By Gina McKlveen
During a routine when a cheerleader rises to the top of a pyramid, supported solely by the strength and trust of her teammates, it probably doesn’t occur to her that the hierarchical athletic structure in sports injury cases could impact her recovery if she falls.
And yet, for Melissa Martin (“Martin”), the plaintiff in the 2019 case filed against The Regents of the University of California and USA Cheer after sustaining several repeated head injuries while she was a member of the cheerleading squad at the University of California, Berkeley (“Berkeley”) this sad fact became Martin’s lived reality.
Represented by Jennie Lee Anderson (“Anderson”), an attorney at Andrus Anderson, LLP, who specializes in matters related to women’s health and safety as well as employment discrimination issues, Martin accused her Berkeley coaches of bullying her into performing stunts even after she had experience three consecutive concussions over the course of a short four-month period. Martin alleged that she was intimidated on multiple occasions by her coaches, who pressured her to participate in activities that led to her injuries. Martin argued that she was obligated to follow her coaches’ orders because the contract she signed with Berkeley and USA Cheer mandated her to do so. The now 27-year-old ex-cheerleader further alleged that her coaches deliberately ignored her concussion symptoms, which has caused her to experience permanent and on-going brain damage to the point that she still suffers from a 24/7 headache years after her initial injury. The consequences of these injuries affected her vision and limited her ability to study or read, so Martin was forced to take a medical leave of absence from school. In turn, Berkeley refunded about half of Martin’s tuition.
In her complaint against Berkeley, filed at the Superior Court of California, County of Alameda, based on claims for negligence as well as violations of California’s Student Athlete Bill of Rights and unfair competition law, Martin sought recovery of the other half of the tuition and damages related to her injuries. She also petitioned the court to go a step further and order Berkeley and USA Cheer to implement reasonable concussion protocols for collegiate cheerleaders. According to Martin, because cheerleaders are viewed as “half-letes,” their safety is taken less seriously than other athletes. Even though cheerleading has evolved from its pom-pom days and now includes highly technical aerial acrobatics, Martin argued that her experience indicates that participants are not provided proper protection when injuries arise, therefore appropriate protocols are needed.

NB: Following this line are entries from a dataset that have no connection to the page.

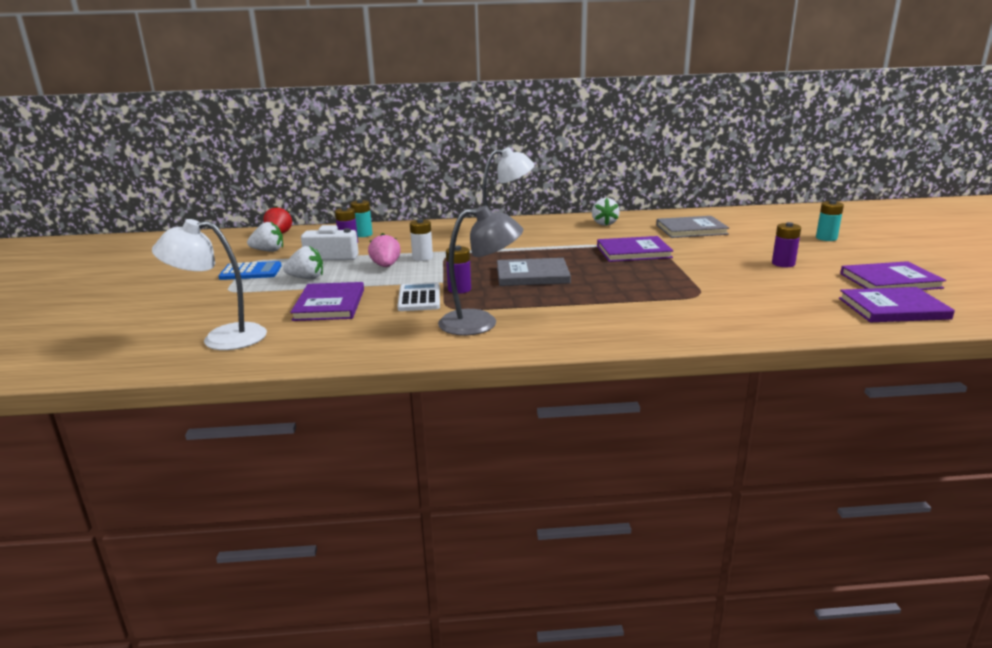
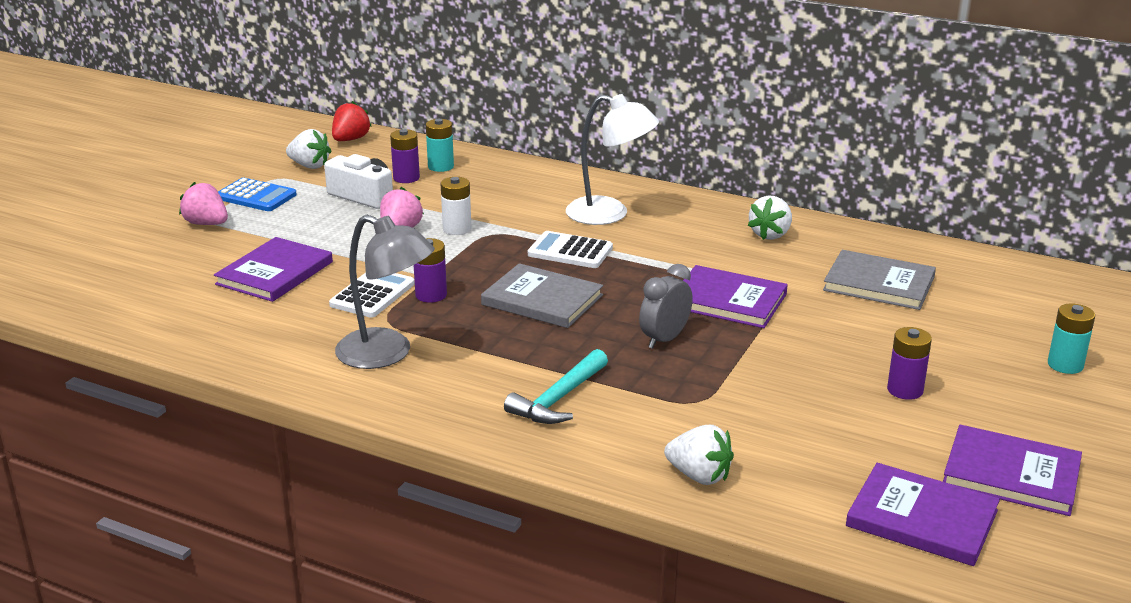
camera: 30 degrees right, 5 degrees up
(222, 338) = (132, 286): white lamp -> none
(233, 293) = (206, 224): none -> pink strawberry
(306, 278) = (298, 224): white strawberry -> white strawberry (699, 476)
(510, 252) = (570, 251): none -> white calculator
(625, 314) = (558, 399): none -> turquoise hammer
(632, 274) = (664, 339): none -> grey clock

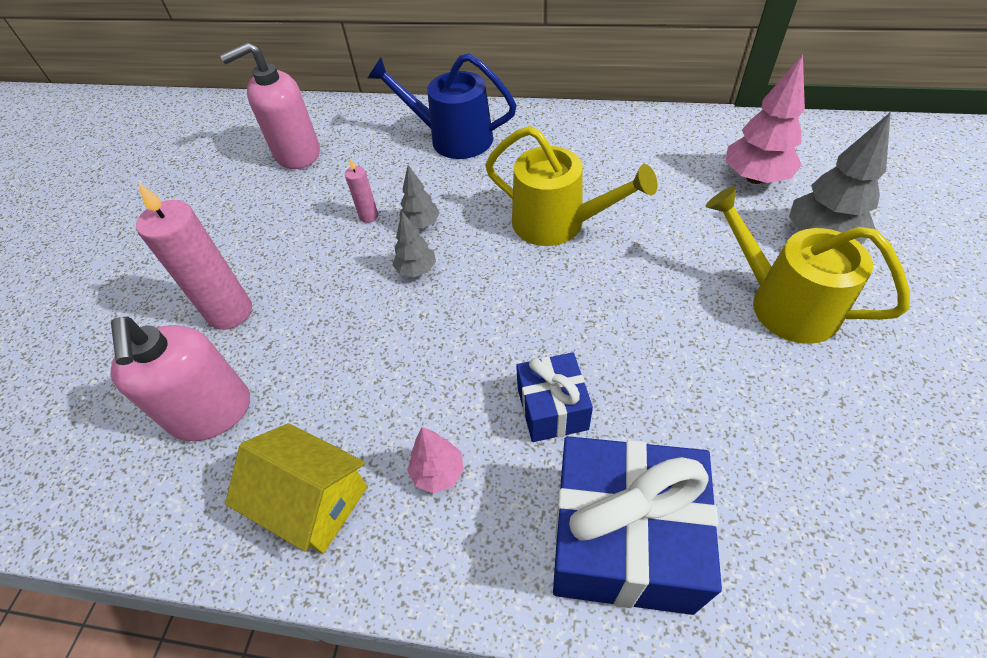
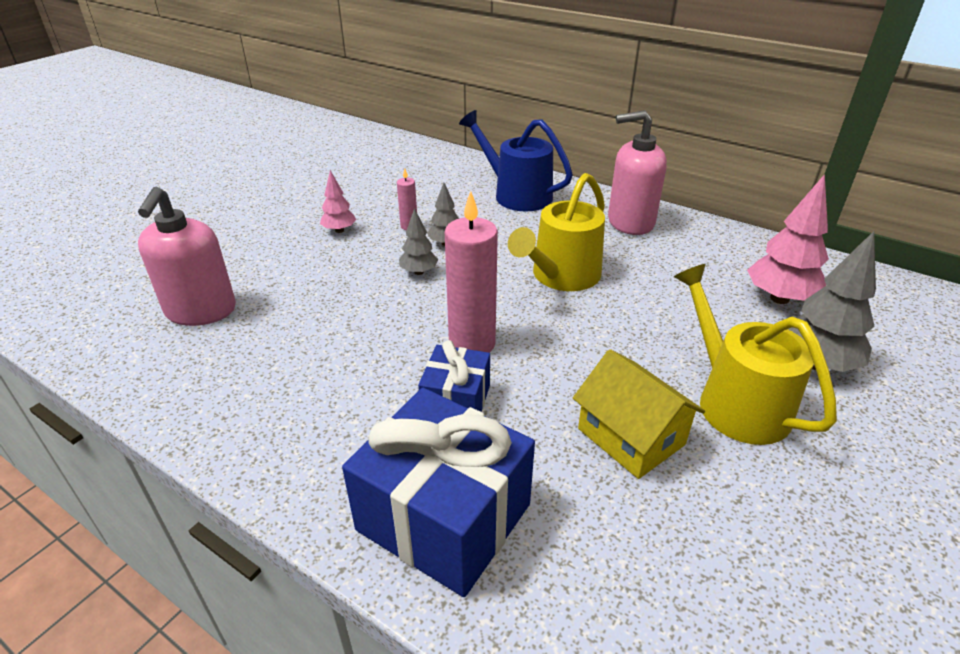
camera: 20 degrees right, 15 degrees down
(230, 312) = (261, 255): pink candle -> pink candle (472, 343)
(297, 154) = (386, 172): pink soap dispenser -> pink soap dispenser (630, 222)
(312, 500) = (225, 391): yellow house -> yellow house (631, 436)
(438, 472) = (330, 409): pink tree -> pink tree (339, 230)
(557, 223) = (561, 276): yellow watering can -> yellow watering can turned 75 degrees clockwise

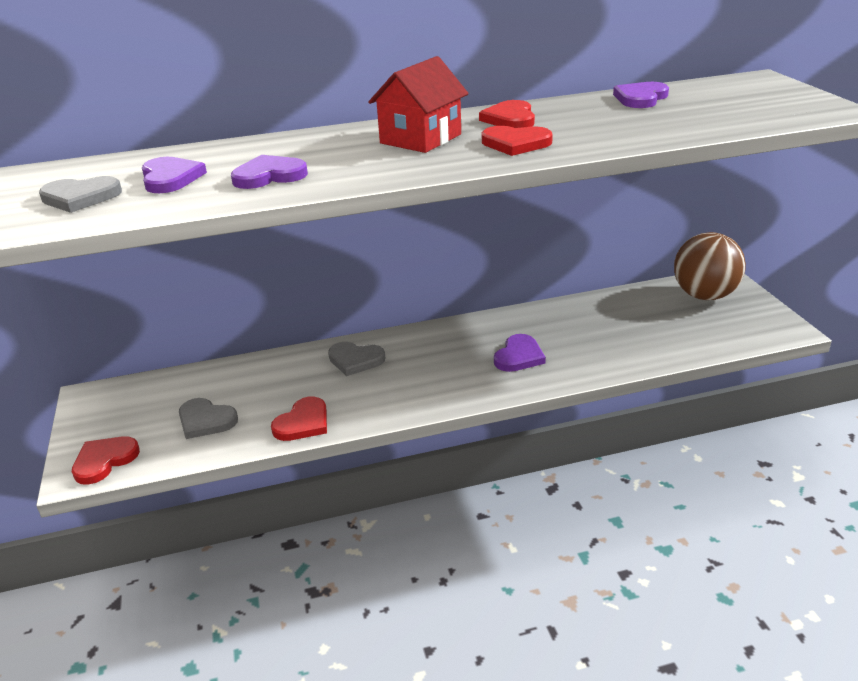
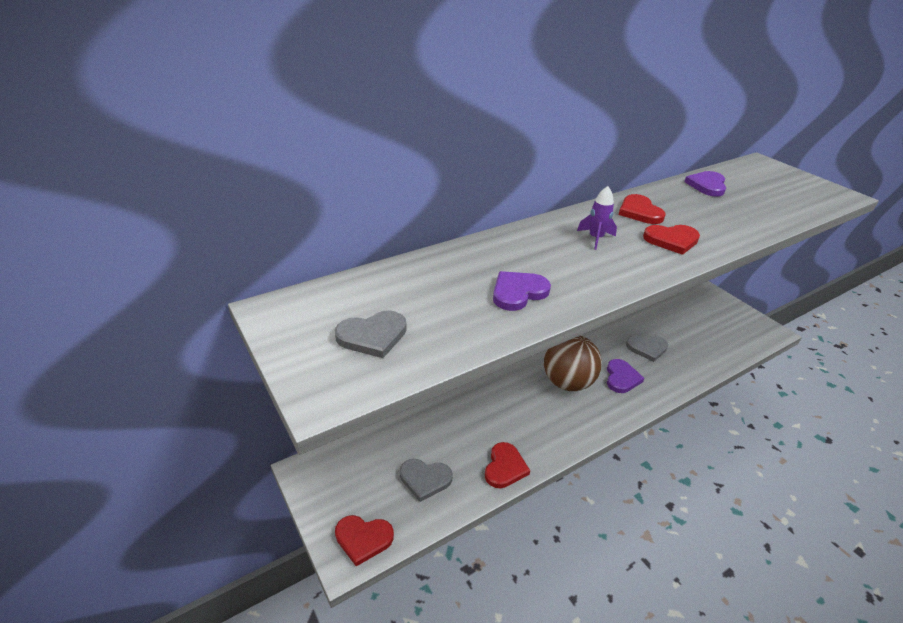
camera: 20 degrees left, 5 degrees up
(104, 461) = (363, 539): red heart -> red heart turned 105 degrees counterclockwise
(170, 178) = (433, 302): purple heart -> none
(355, 360) = (506, 398): grey heart -> grey heart (647, 348)
(420, 139) = (595, 238): red house -> purple rocket
(704, 295) = (706, 308): brown ball -> brown ball (567, 382)

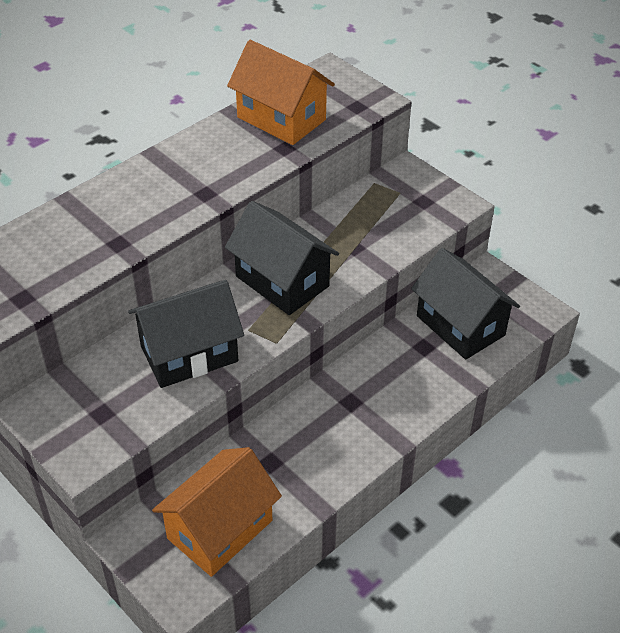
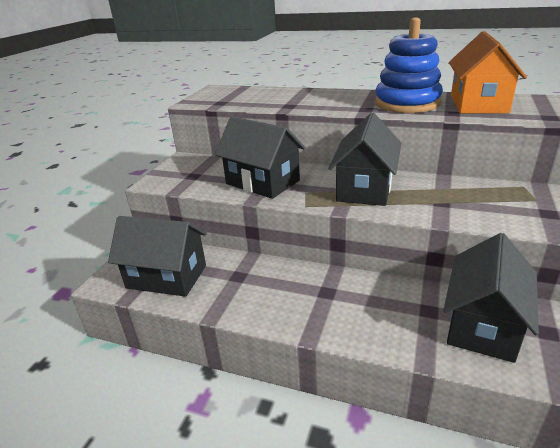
camera: 65 degrees right, 15 degrees down
(220, 529) = (166, 277): orange house -> black house
(224, 158) = (407, 103): none -> blue stacking toy

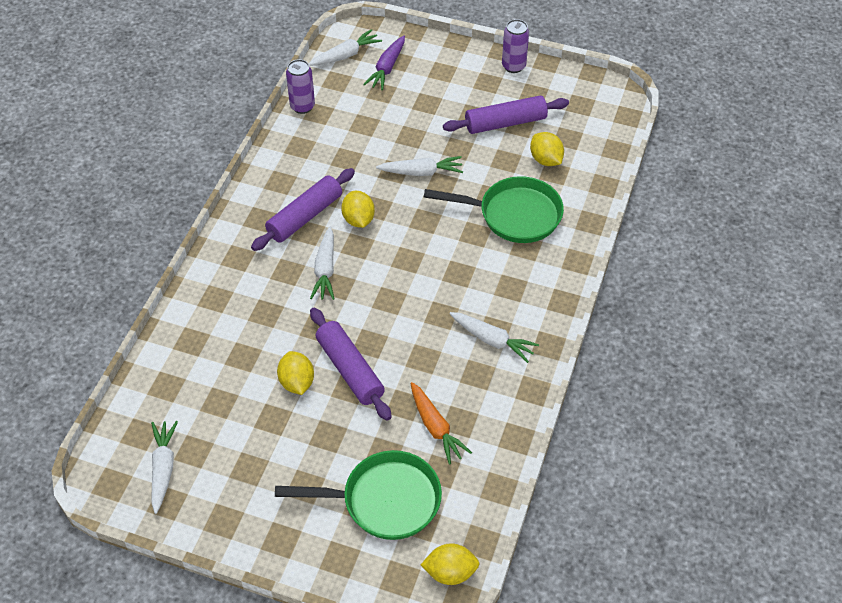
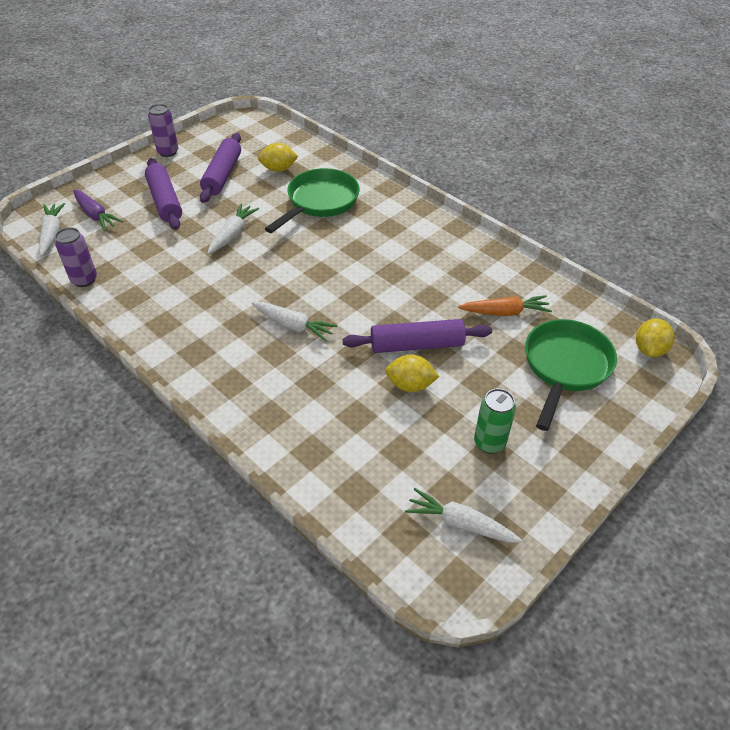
camera: 65 degrees left, 5 degrees down
(258, 464) = (489, 443): none -> green can
(305, 216) = (220, 320): purple rolling pin -> purple rolling pin (165, 201)
(358, 219) = (253, 287): yellow lemon -> none
(492, 340) = (436, 253): white carrot -> none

Given the details of a recent settlement with Martin in early 2023, it seems as though Berkeley is honoring its stated commitment to student health and safety. In addition to awarding Martin nearly $700,000, the terms of the settlement specify that Berkeley will provide an athletic trainer for its cheerleading squads who will be tasked with monitoring and treating any injuries when stunting, aerial tumbling, or flipping resumes. All injuries must be immediately reported to the student health center. Furthermore, both coaches and cheerleaders will be required to complete a safety training which is comparable to that of other sports and student athletes at the university level.
Martin’s allegations that the health and safety of cheerleaders is not as sufficiently protected as other athletes is not so far-fetched. In fact, a study from the National Center for Catastrophic Sport Injury Research at The University of North Carolina at Chapel Hill revealed that at both the high school and collegiate level, cheerleading was the runner-up for the highest number of traumatic injuries, second only to football. While the report indicates from its sample size that the number of serious injuries for football players in college were more than 10 times higher than the number of serious injuries for cheerleaders in college, 145 compared to 13 respectively, the fact that cheerleading results in more frequent cases of serious injury than sports like lacrosse, ice hockey, and soccer should raise genuine concern.
Instead, in many cases, like Martin experienced, cheerleaders’ injuries are often ignored or not taken seriously. As Martin’s attorney, Anderson, made clear in her comments on her client’s case, “there has been a lot of attention around concussion risk for young men in football, [but] there has not been a corresponding level of concern about head injuries for young women participating in cheerleading programs.”
Moreover, failure to classify cheerleading as a sport in some instances has limited access to necessary resources such as safety protocols, training for coaches, and on-site athletic trainers. An investigative study from The Johns Hopkins University published by The Orthopedic Journal of Sports Medicine found that less than 30 states classify competitive high school cheerleading as a sport. However, since the year 2000 the number of concussions in cheerleading has increased exponentially from 600 to 5,500 as of 2019—practically 10 times greater in just 20 years. One rationale typically given to explain this significant increase is the evolution of cheerleading over the past several years, which includes more stunts, flips, etc., but arguably a larger contributing factor is the apparent lack of concussion protocols.
Unfortunately, it took a life-altering injury of one cheerleader (and a lawsuit) for one school to respond with the reasonable concussion protocols.